→ Exercise details:
A complete response lists each line of the data below that includes the word "lambda".

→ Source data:
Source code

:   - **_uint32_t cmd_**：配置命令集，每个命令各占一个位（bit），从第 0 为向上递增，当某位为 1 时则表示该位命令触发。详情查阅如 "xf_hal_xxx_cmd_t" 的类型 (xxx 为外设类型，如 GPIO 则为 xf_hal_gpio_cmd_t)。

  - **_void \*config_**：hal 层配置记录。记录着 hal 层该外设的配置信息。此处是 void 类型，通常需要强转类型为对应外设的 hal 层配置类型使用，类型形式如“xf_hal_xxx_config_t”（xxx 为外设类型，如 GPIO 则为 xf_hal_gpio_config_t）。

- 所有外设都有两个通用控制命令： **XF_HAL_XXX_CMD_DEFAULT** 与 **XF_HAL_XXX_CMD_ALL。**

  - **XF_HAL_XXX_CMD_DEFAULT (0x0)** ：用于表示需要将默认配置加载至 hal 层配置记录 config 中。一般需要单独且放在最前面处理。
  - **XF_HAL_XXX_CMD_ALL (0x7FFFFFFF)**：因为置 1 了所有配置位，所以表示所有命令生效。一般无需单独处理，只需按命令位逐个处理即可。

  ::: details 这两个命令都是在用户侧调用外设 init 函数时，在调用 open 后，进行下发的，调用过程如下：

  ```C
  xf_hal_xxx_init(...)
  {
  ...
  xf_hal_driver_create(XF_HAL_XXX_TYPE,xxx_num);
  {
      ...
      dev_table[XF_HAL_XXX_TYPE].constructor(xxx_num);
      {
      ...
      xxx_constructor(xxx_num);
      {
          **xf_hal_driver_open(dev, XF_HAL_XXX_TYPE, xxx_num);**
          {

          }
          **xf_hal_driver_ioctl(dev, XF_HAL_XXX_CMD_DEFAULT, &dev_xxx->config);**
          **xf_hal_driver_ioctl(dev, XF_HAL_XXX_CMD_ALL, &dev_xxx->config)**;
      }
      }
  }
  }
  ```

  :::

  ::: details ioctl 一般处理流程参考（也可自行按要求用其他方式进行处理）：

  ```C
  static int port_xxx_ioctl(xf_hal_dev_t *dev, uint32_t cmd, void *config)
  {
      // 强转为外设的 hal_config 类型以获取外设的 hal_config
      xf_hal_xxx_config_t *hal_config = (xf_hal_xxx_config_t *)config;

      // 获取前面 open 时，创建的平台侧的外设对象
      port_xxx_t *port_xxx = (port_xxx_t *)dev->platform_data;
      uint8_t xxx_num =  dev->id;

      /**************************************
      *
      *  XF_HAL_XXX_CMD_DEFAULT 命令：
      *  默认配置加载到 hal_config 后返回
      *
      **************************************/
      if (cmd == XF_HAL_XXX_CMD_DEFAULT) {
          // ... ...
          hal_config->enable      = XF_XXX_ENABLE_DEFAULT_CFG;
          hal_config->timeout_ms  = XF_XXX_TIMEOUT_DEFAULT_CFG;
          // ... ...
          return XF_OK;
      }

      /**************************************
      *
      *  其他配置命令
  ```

* * *

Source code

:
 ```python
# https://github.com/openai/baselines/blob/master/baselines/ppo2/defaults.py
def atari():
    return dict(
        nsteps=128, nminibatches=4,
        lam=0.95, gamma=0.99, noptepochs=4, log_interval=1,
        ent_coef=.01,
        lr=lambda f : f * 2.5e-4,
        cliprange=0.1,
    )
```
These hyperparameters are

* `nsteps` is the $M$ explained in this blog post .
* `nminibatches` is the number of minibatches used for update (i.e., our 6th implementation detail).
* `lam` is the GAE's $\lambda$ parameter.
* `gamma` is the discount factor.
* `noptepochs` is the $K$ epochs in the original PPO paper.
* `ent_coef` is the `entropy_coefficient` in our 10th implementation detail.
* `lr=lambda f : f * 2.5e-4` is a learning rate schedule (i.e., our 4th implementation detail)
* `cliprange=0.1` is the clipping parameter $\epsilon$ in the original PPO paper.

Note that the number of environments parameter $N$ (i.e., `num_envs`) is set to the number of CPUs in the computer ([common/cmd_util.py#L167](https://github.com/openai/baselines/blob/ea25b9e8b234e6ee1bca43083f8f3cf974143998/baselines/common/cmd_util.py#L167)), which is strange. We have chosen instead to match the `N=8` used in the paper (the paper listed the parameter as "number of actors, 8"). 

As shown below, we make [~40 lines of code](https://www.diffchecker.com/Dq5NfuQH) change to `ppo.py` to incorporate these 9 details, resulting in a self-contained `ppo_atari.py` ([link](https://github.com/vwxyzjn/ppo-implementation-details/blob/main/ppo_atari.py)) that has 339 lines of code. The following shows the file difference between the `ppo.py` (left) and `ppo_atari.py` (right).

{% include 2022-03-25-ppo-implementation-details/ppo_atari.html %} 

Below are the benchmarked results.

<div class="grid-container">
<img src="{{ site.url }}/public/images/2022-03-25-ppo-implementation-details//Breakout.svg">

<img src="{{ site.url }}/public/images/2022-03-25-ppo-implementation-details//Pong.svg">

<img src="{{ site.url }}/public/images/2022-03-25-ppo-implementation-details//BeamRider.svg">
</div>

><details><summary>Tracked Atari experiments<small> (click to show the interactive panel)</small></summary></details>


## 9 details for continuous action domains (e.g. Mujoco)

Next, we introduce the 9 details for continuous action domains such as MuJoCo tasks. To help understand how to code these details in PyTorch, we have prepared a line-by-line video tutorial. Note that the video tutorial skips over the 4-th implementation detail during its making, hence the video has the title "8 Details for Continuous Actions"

→ Written answer:
        lr=lambda f : f * 2.5e-4,
* `lam` is the GAE's $\lambda$ parameter.
* `lr=lambda f : f * 2.5e-4` is a learning rate schedule (i.e., our 4th implementation detail)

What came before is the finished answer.